5. The coprocessor of claim 1, wherein the output decode module comprises: the polling module is used for polling the functional sub-modules and acquiring a completion signal of the floating point number conversion result generated by the functional sub-modules;

and the output module is used for outputting the floating point number conversion result according to the instruction token thread sequence sent by the input decoding module and the completion signal.

6. The coprocessor of claim 5, wherein the output decode module further comprises:

and the exception processing unit is used for receiving exception data generated by the functional sub-module.

7. The coprocessor for implementing floating-point out-of-order conversion according to claim 2, further comprising:

the input temporary storage module is used for caching floating-point number operation instructions;

the input decoding module acquires floating point number operation instructions from the input temporary storage module.

8. The coprocessor for implementing floating-point out-of-order conversion according to claim 5, further comprising:

and the output temporary storage module is used for caching the floating point number conversion result output by the output decoding module, wherein the floating point number conversion result comprises a 32-bit single-precision floating point or integer result or a 64-bit double-precision floating point result.
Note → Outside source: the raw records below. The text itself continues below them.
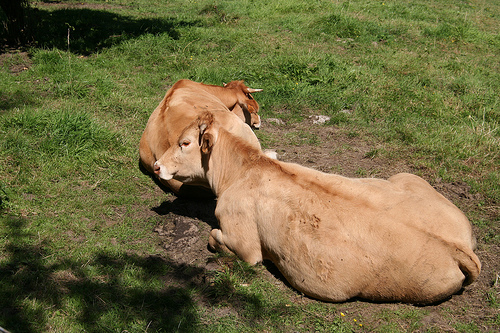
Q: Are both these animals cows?
A: Yes, all the animals are cows.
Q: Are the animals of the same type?
A: Yes, all the animals are cows.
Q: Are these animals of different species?
A: No, all the animals are cows.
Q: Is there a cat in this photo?
A: No, there are no cats.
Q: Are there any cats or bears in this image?
A: No, there are no cats or bears.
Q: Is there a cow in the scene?
A: Yes, there is a cow.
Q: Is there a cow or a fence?
A: Yes, there is a cow.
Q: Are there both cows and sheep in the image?
A: No, there is a cow but no sheep.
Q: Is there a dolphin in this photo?
A: No, there are no dolphins.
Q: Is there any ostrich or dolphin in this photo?
A: No, there are no dolphins or ostriches.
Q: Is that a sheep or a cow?
A: That is a cow.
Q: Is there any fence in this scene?
A: No, there are no fences.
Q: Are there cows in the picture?
A: Yes, there is a cow.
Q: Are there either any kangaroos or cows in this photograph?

9. Coprocessor for implementing floating-point out-of-order conversion according to one of claims 1 to 8,

the input temporary storage module, the instruction scheduling module and the output temporary storage module are FIFO modules.

10. An apparatus for out-of-order conversion of floating point numbers, the apparatus comprising:

the buffer is used for storing floating-point number operation instructions;

a coprocessor coupled with the buffer;

the coprocessor is implemented as a coprocessor for implementing floating point out-of-order conversion as claimed in any one of claims 1 to 9.